Fig fruits are laxative in nature. When birds eat the fig fruits, tiny, sticky seeds are deposited high in the branches and crevices of other trees in rainforests through bird and animal droppings. The seedlings grow slowly at first, getting their nutrients from the sun, rain and leaf litter that has collected on the host tree. Slowly, many thin roots snake down the trunk of the host tree or dangle as aerial roots from its branches. When the roots reach the ground they dig in and put on a growth spurt, competing with the host tree for water and nutrients. They also send out a network of roots that encircle the host tree and fuse together. As the roots grow thicker, the fig squeezes the trunk of its host and cuts off its flow of nutrients.

Even as the fig's roots choke the host's trunk, its thick leaves spread out an umbrella over the host tree, robbing it of sun light. Eventually the host dies from strangulation, insufficient sunlight and root competition, and the strangler fig stands on its own.

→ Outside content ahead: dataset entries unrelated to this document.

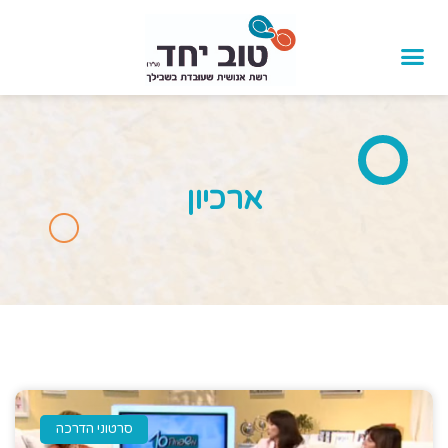
ארכיון
סרטוני הדרכה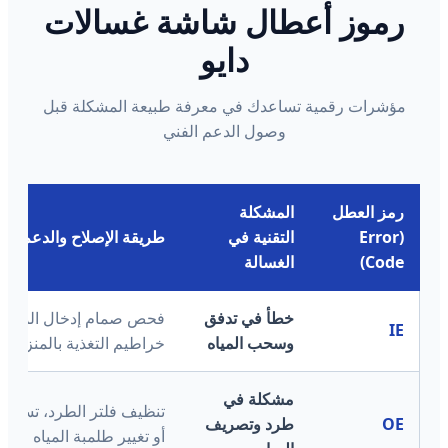
رموز أعطال شاشة غسالات
دايو
مؤشرات رقمية تساعدك في معرفة طبيعة المشكلة قبل
وصول الدعم الفني
رمز العطل
المشكلة
(Error
التقنية في
طريقة الإصلاح والدعم لدين
Code)
الغسالة
خطأ في تدفق
فحص صمام إدخال المياه 
IE
وسحب المياه
خراطيم التغذية بالمنزل.
مشكلة في
تنظيف فلتر الطرد، تسلي
OE
طرد وتصريف
أو تغيير طلمبة المياه التالف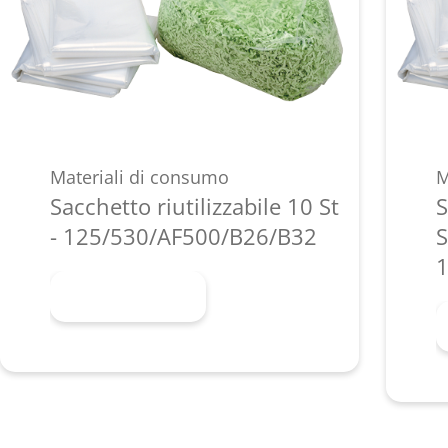
Materiali di consumo
M
Sacchetto riutilizzabile 10 St
S
- 125/530/AF500/B26/B32
S
1
Scopri di più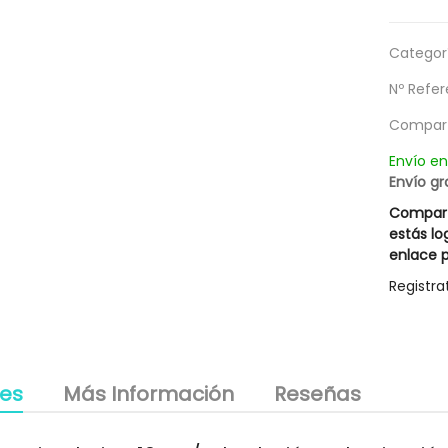
g
Categorí
Nº Refer
Compart
Envío e
Envío gr
Compart
estás lo
enlace p
Registra
les
Más Información
Reseñas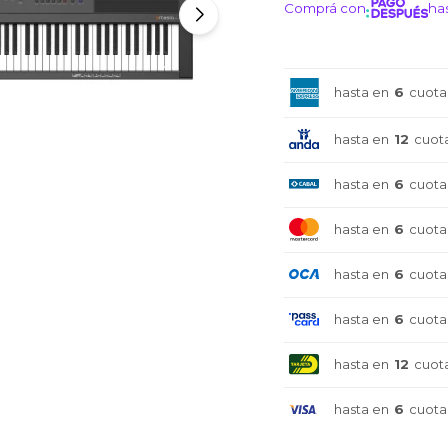
Comprá con
has
¡ME I
hasta en
6
cuota
hasta en
12
cuot
hasta en
6
cuota
hasta en
6
cuota
hasta en
6
cuota
hasta en
6
cuota
hasta en
12
cuot
hasta en
6
cuota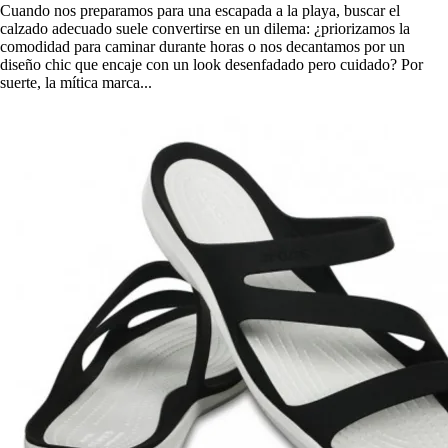
Cuando nos preparamos para una escapada a la playa, buscar el
calzado adecuado suele convertirse en un dilema: ¿priorizamos la
comodidad para caminar durante horas o nos decantamos por un
diseño chic que encaje con un look desenfadado pero cuidado? Por
suerte, la mítica marca...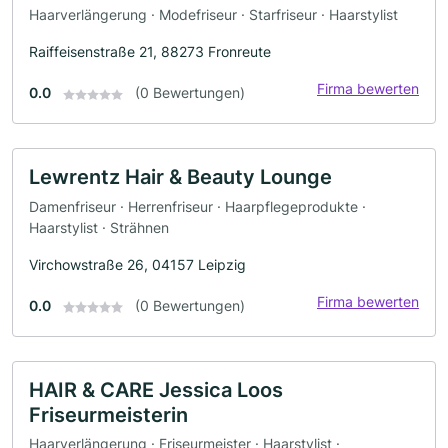
Haarverlängerung · Modefriseur · Starfriseur · Haarstylist
Raiffeisenstraße 21, 88273 Fronreute
Firma bewerten
0.0
(0 Bewertungen)
Lewrentz Hair & Beauty Lounge
Damenfriseur · Herrenfriseur · Haarpflegeprodukte ·
Haarstylist · Strähnen
Virchowstraße 26, 04157 Leipzig
Firma bewerten
0.0
(0 Bewertungen)
HAIR & CARE Jessica Loos
Friseurmeisterin
Haarverlängerung · Friseurmeister · Haarstylist ·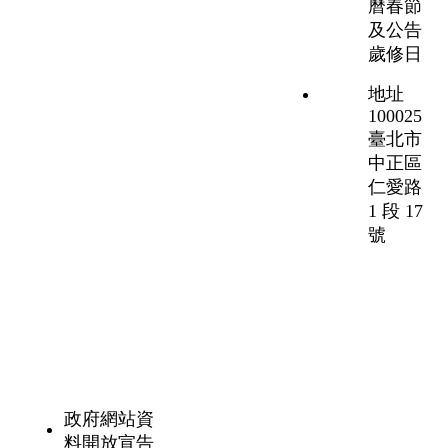
曆春節
及公告
歲修日
地址
100025
臺北市
中正區
仁愛路
1 段 17
號
政府網站資
料開放宣告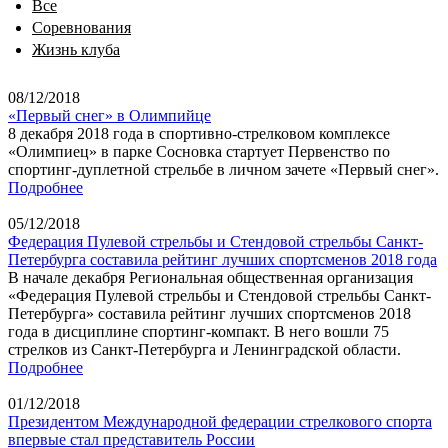
Все
Соревнования
Жизнь клуба
08/12/2018
«Первый снег» в Олимпийце
8 декабря 2018 года в спортивно-стрелковом комплексе
«Олимпиец» в парке Сосновка стартует Первенство по
спортинг-дуплетной стрельбе в личном зачете «Первый снег».
Подробнее
05/12/2018
Федерация Пулевой стрельбы и Стендовой стрельбы Санкт-
Петербурга составила рейтинг лучших спортсменов 2018 года
В начале декабря Региональная общественная организация
«Федерация Пулевой стрельбы и Стендовой стрельбы Санкт-
Петербурга» составила рейтинг лучших спортсменов 2018
года в дисциплине спортинг-компакт. В него вошли 75
стрелков из Санкт-Петербурга и Ленинградской области.
Подробнее
01/12/2018
Президентом Международной федерации стрелкового спорта
впервые стал представитель России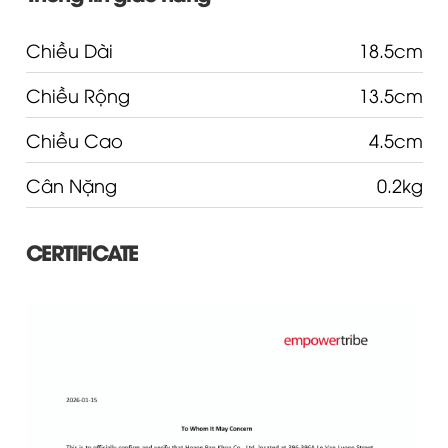
Chiều Dài
18.5cm
Chiều Rộng
13.5cm
Chiều Cao
4.5cm
Cân Nặng
0.2kg
CERTIFICATE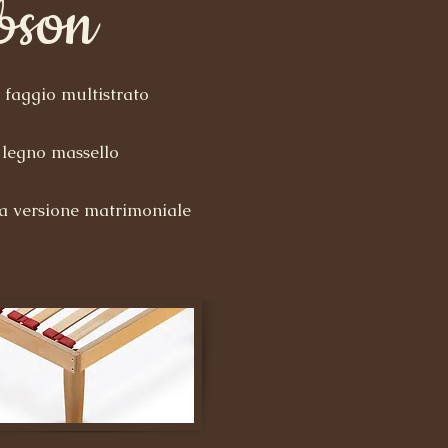
bson
 faggio multistrato​
n legno massello
la versione matrimoniale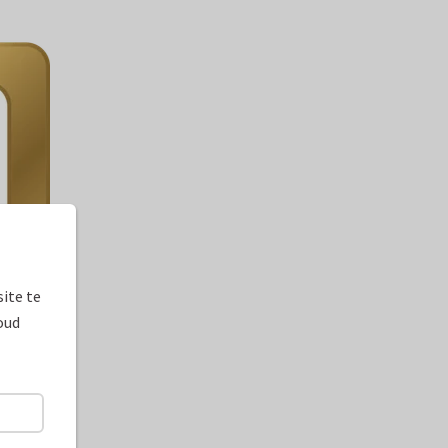
ite te
oud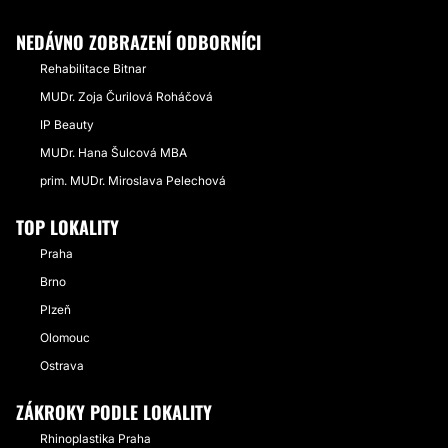
NEDÁVNO ZOBRAZENÍ ODBORNÍCI
Rehabilitace Bitnar
MUDr. Zoja Čurilová Roháčová
IP Beauty
MUDr. Hana Šulcová MBA
prim. MUDr. Miroslava Pelechová
TOP LOKALITY
Praha
Brno
Plzeň
Olomouc
Ostrava
ZÁKROKY PODLE LOKALITY
Rhinoplastika Praha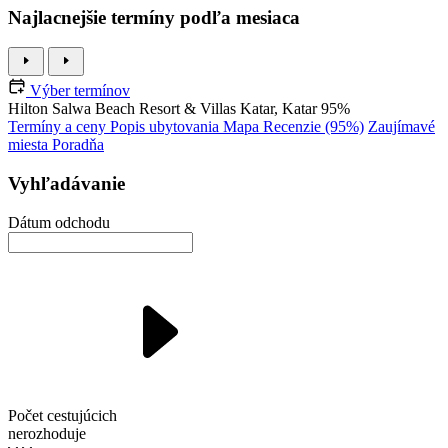
Najlacnejšie termíny podľa mesiaca
Výber termínov
Hilton Salwa Beach Resort & Villas
Katar, Katar
95%
Termíny a ceny
Popis ubytovania
Mapa
Recenzie (95%)
Zaujímavé
miesta
Poradňa
Vyhľadávanie
Dátum odchodu
Počet cestujúcich
nerozhoduje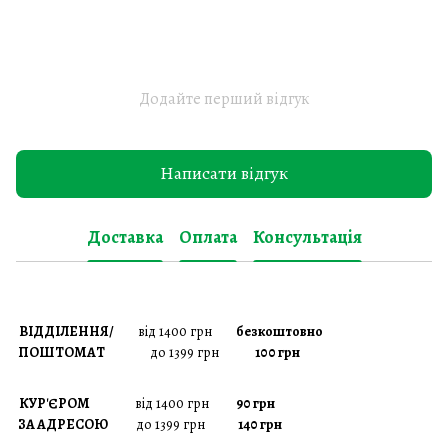
Додайте перший відгук
Написати відгук
Доставка
Оплата
Консультація
ВІДДІЛЕННЯ/
від 1400 грн
безкоштовно
ПОШТОМАТ
до 1399 грн
100 грн
КУР'ЄРОМ
від 1400 грн
90 грн
ЗА АДРЕСОЮ
до 1399 грн
140 грн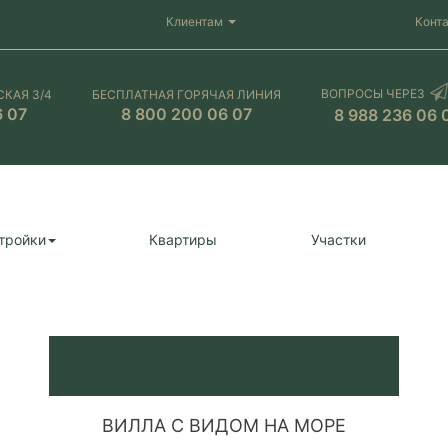
Клиентам
Конт
ВОПРОСЫ ЧЕРЕЗ
СКАЯ 3/4
БЕСПЛАТНАЯ ГОРЯЧАЯ ЛИНИЯ
6 07
8 800 200 06 07
8 988 236 06 
тройки
Квартиры
Участки
ВИЛЛА С ВИДОМ НА МОРЕ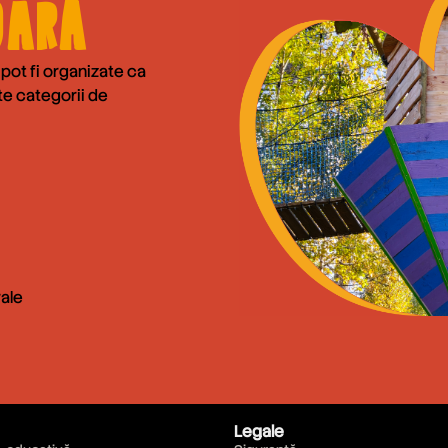
oară
u pot fi organizate ca
lte categorii de
rale
Legale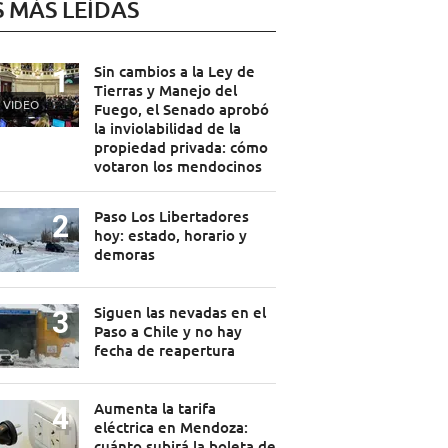
S MÁS LEÍDAS
Sin cambios a la Ley de
Tierras y Manejo del
VIDEO
Fuego, el Senado aprobó
la inviolabilidad de la
propiedad privada: cómo
votaron los mendocinos
Paso Los Libertadores
hoy: estado, horario y
demoras
Siguen las nevadas en el
Paso a Chile y no hay
fecha de reapertura
Aumenta la tarifa
eléctrica en Mendoza:
cuánto subirá la boleta de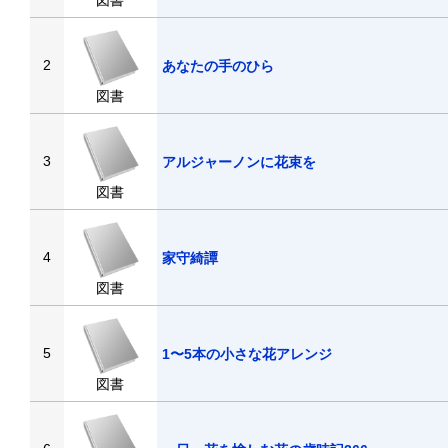
図書
2
あなたの手のひら
図書
3
アルジャーノンに花束を
図書
4
家守綺譚
図書
5
1〜5本の小さな花アレンジ
図書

A hollow center in the fig's trunk is all that remains to evidence the past existence of the host. Fittingly, these trees are called the 'Strangler figs'.

Some figs grow root systems that can spread out to a distance of about 30 feet. Other figs grow aerial roots from their branches which, on reaching the ground, root themselves and become another trunk on the same tree. Strangler figs have light colored bark and umbrella shaped canopies. Waxy leaves protect the strangler fig from drying winds and sunlight when exposed high up in the jungle canopy.

Banyan trees found widely in India are a variety of fig trees. In the banyan trees, enlarged aerial roots extend from its own branches to the ground, giving the tree the unusual appearance of being supported by pillars. By this manner of growth the tree is able to spread outward almost indefinitely, and many Indian barh or banyan trees (Ficus bengalensis) are of immense size and very old. One of the largest trees on record is at the Calcutta Botanical Gardens. It is listed in the Guinness Book of World Records (1985) as the world's largest (spreading) tree crown, with 1,000 prop roots and covering an area of four acres.

The canopy of some banyans provides shade for entire villages. Alexander the Great reportedly camped with an army of 7,000 soldiers under a banyan tree. And what's the origin of the name 'banyan'? Because merchants used to spread their wares under its shade. Indian merchants are called 'banias'.